必要無い、と言った川原だったが、その生徒はそれを無視して手当てをする。
「委員長の命令ですので」
そう言い切った彼の左腕には、やはり純白の腕章があった。
川原は、真里谷の躾が行き届いているのだと実感したのと同時に、その恐ろしさを知っているだけに何も言えない。

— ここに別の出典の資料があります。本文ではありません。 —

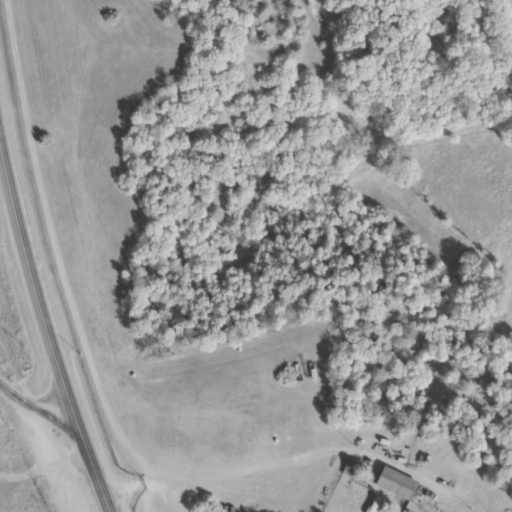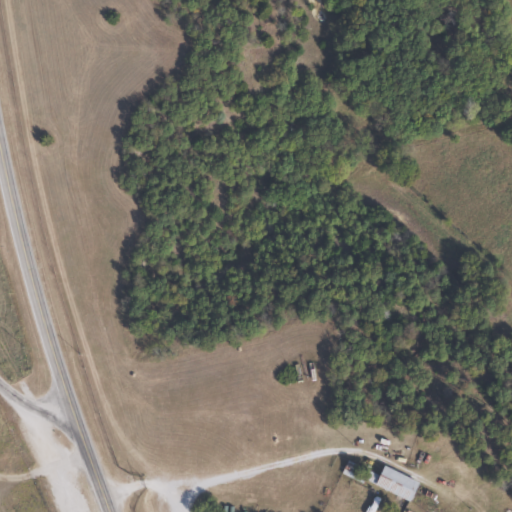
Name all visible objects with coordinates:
road: (47, 326)
road: (48, 429)
building: (381, 480)
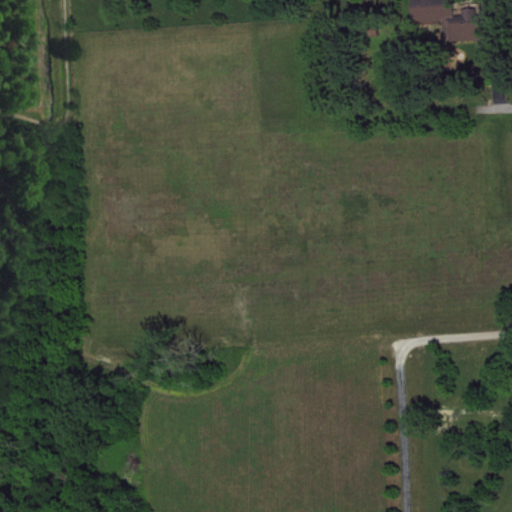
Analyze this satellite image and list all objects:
building: (460, 27)
road: (498, 106)
road: (457, 333)
road: (400, 424)
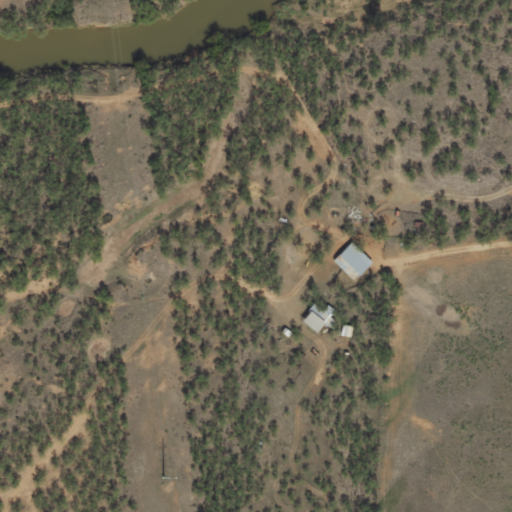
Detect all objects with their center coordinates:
road: (441, 216)
building: (355, 259)
building: (320, 315)
road: (434, 355)
power tower: (163, 477)
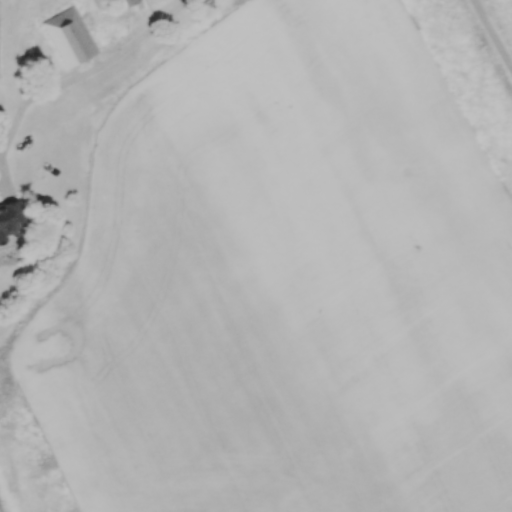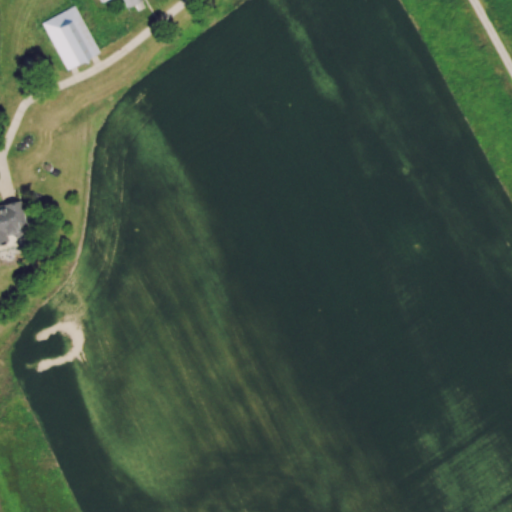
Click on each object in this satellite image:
road: (492, 37)
road: (82, 70)
crop: (284, 282)
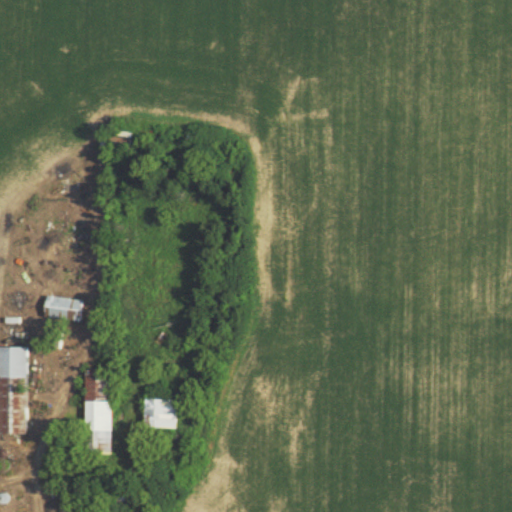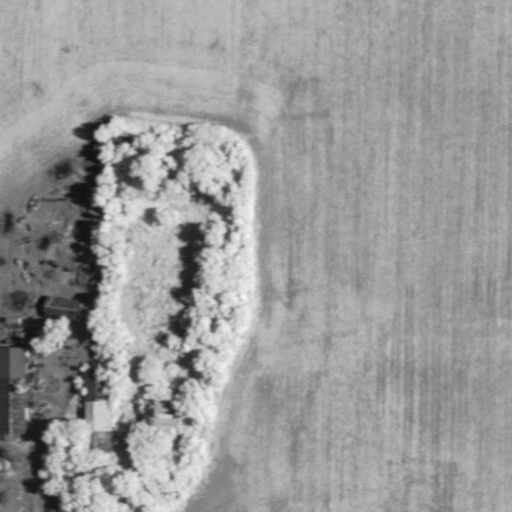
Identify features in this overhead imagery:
building: (66, 305)
building: (13, 388)
building: (99, 411)
building: (161, 411)
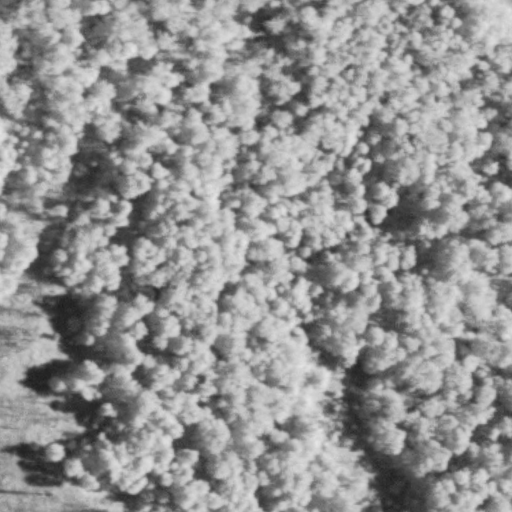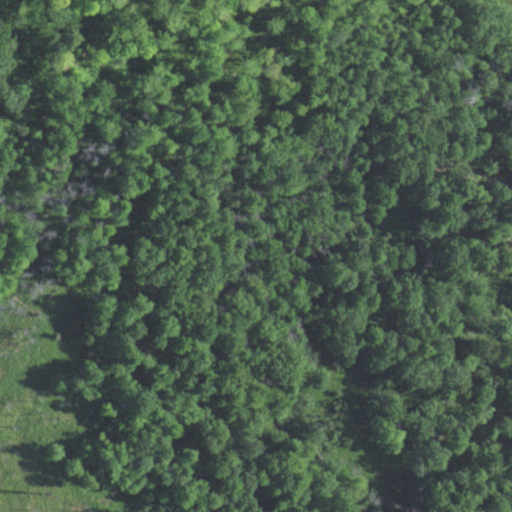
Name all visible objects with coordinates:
road: (150, 250)
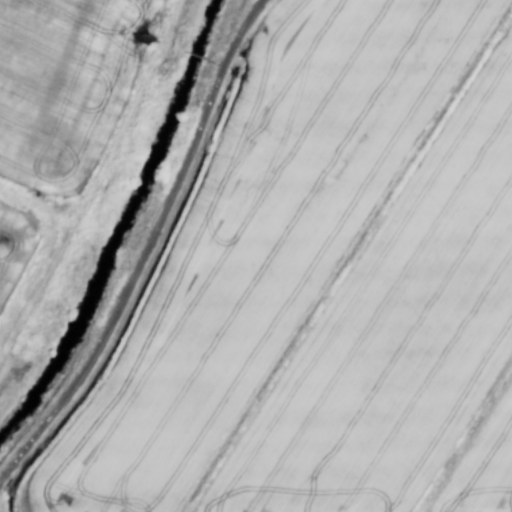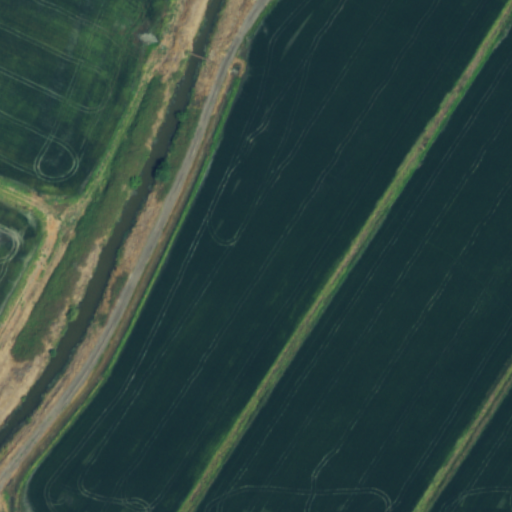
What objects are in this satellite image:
road: (149, 251)
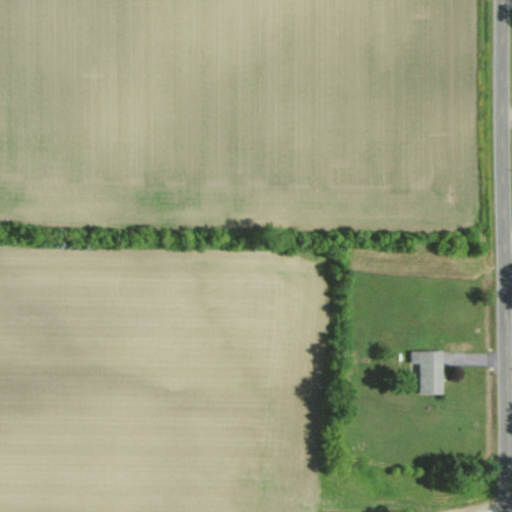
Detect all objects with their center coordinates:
road: (506, 7)
road: (507, 176)
road: (503, 255)
building: (420, 369)
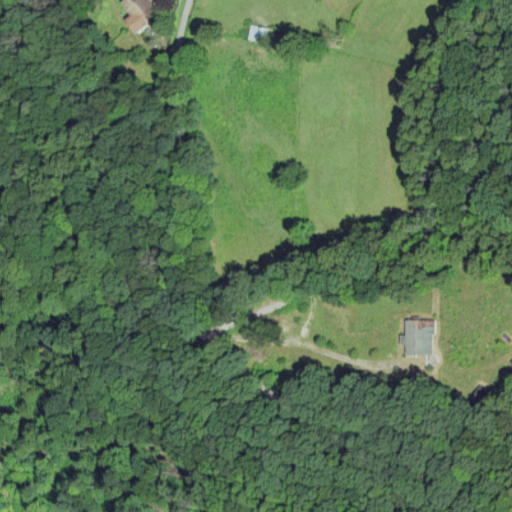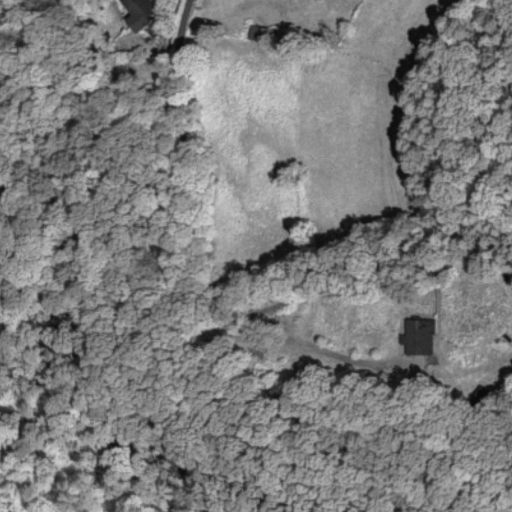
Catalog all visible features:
building: (257, 32)
road: (356, 257)
road: (188, 304)
road: (285, 321)
building: (421, 335)
road: (299, 343)
building: (511, 361)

川原が手当てをちゃんと受けたのを見届けた真里谷の視線は、瞠目している田多良に移る。
目が合ったのと同時に、田多良はハッとした。
「あなた、何処のクラスの生徒ですか?生徒会に向かって生意気な口をきいて・・・・・・」
「おや。どうやら今期の生徒会は僕の事をご存じないらしい」
田多良が真里谷の事を知らないという事実に、周囲の生徒達は僅かにざわめく。
その反応に田多良達の方が動揺する。
「委員長。自己紹介をされてはいかがでしょう?」
「今更だね」
「というより、生徒会役員であるはずの彼らが委員長の事をご存じないとは。生徒会とは名ばかりか。聞いて呆れます」
霧沢の苦言に、真里谷は溜息を零しながら頷いた。
「此処にいる生徒達は知っているのにね?仕方無いから自己紹介でもしようか」
田多良の前に立った真里谷は、ふっ、と小さく笑った。
「僕は、紫堂学園第十八代美化委員長、真里谷麗」
「委員長は、通称"白の女王"と呼ばれる御方です」
女王、の呼称を聞いた田多良達は更に瞠目した。
まさか――・・・。
「まさか・・・・・・あなたが"女王のお茶会"の主催者ですか?」
「それも今更だよ、副会長殿」
「あなた方の親衛隊員達は皆、委員長の事もお茶会の事も存じていますよ」
勿論、そのお茶会の意味も。
霧沢は更に付け加える。
「ちなみに、私は美化委員の霧沢です」
女王の犬、とも呼ばれますが。
それを自分で名乗る辺り、霧沢は名前よりも犬と呼ばれた方が嬉しいようだ。